As LED quality on Ebay has no tolerant, expect wide variation and cheaper quality, more bluish colors on cool white etc.
That video uses much less than rated power which may be a good choice for you to regulate voltage for 10 second finger test.
Lipo pack is best to use for long term use such as those on cordless drill, unless you like to buy cheap alkaline by 100 pc qty.
It is better to define your acceptance criteria for the project in terms of;
- CCT colour, brightness in lumens ( to reflect light power) or mcd (to look at light ) , minimum battery time., control, stability of brightness
If you already have the LED strips of 5m length , each R in each series of 3 LEDs determines current rise above 2.6 past 3.1V per LED. This allows dim use from 9 V to full power at 14.2 on car ( for most!) or 12V nominal if specified as max.!
It is better to define your acceptance criteria for the project in terms of;
- CCT colour, brightness in lumens ( to reflect light power) or mcd (to look at light ) , minimum battery time., control, stability of brightness
THen choose LEDs and power supply later.
Can you specify? If not then consider buying suitable standard LED bulbs and supply.
The biggest risk is if each LED is not from the same batch and/or are rejects from some customer perhaps due to high Vf or low Iv or off colour.

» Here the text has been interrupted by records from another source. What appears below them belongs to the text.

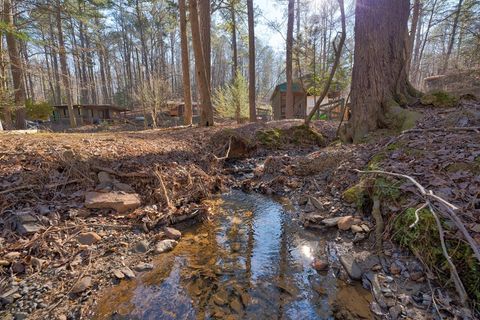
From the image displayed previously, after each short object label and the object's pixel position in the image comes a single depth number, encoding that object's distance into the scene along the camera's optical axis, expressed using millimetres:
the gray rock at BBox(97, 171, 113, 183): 4338
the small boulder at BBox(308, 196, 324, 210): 4134
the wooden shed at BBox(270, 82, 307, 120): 21894
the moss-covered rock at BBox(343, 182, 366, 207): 3683
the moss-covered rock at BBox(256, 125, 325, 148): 8516
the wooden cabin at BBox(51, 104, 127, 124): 27375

THe next is you inexperience with desired power level is far beyond your conceptual design..
When they are not matched , Array with the lowest Vf draws most of the current. The ESR is around 1 Ohm for this type @1W per LED in a 3s3p array. still giving 1 Ohm ESR total. If you get the LED's and find they are not well matched by measuring the current with a fixed voltage like 9.0V then a custom (<~1Ohm) series power resistor must be added to each of the brighter LEDs to dim them and equalize the current when running in parallel, to the same as the others and also prevent thermal runaway if driving them to max current from a voltage source in this range.
According to the specs, it may take 9 to 12V to achieve 10W which means the ESR can range from 1 to 4 Ohms which is poor quality.

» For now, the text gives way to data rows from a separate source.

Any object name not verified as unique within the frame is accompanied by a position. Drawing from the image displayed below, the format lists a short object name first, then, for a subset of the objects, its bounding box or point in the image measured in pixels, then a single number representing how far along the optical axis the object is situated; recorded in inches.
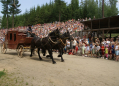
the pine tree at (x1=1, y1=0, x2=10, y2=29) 1644.1
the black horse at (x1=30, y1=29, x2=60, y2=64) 332.2
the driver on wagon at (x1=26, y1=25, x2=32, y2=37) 405.9
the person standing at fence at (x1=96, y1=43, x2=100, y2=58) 425.4
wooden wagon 397.4
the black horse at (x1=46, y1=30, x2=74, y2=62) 332.8
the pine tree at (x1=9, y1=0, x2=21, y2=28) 1563.7
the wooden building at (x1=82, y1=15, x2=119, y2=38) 581.6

If you want to make a current limiter that drops low voltage then you can buy or may one.
You may not use full 10W due to your choice of not using the best heatsink required to achieve this rating and probably be limited to 1W using the 10 second touch rule.

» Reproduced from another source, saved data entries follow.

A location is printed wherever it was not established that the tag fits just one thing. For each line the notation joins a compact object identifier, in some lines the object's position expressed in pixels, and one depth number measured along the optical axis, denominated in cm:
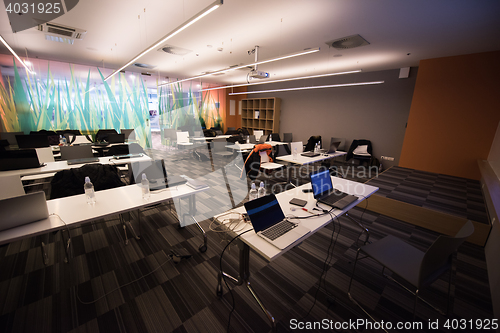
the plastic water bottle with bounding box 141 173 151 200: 223
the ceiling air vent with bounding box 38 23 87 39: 377
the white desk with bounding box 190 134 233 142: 741
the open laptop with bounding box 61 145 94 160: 374
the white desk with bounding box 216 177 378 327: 144
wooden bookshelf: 955
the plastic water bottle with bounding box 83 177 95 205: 202
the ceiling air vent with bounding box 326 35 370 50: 388
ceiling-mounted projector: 527
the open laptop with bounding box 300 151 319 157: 485
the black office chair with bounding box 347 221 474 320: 139
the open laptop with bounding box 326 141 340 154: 521
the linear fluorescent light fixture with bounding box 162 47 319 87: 334
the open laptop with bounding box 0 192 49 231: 147
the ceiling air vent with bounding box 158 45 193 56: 487
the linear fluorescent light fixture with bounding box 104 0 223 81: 212
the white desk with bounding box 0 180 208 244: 152
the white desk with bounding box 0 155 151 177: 291
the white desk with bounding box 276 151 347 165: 420
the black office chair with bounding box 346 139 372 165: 681
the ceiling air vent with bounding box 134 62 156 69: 660
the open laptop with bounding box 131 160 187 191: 247
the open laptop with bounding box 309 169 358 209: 211
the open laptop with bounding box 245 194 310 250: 151
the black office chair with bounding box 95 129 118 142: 606
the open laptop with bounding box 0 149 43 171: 299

Practically you would be better off using series 19.2V Lipo pack and limit the current with a 50mV shunt resistor, comparator and gate drive 10 mOhm MOSFET and running 12s2p strings of the LEDs and run at 10% of rated power in each string. This is far greater than most LiPo packs are designed to handle safely.
Until you understand that 24x 10W = 240W of heat is more than a soldering gun and learn how to design a proper heatsink, you will probably melt solder. !!
You will learn more by studying a good product with a 240W AC PSU than failing with a poorly conceived portable battery incapable of delivery of these power levels and incapable to removing the heat lost in the LEDs in a small area..
hi shay,
I would advise against using a cheap end 'wall wart' for your project, many burn outs have been reported in the UK.
How do you plan to mount the LED's on their heat sinks.?
Please tell us more about the actual project that requires lighting.
E
So the light is for short term intermittent use.
I would experiment using 9V, which should give ~500mA thru each diode, see how hot they get over a 10minute period.
Using 20 of these will give a VERY bright light.! I would suggest you try with say 10 and add more as required.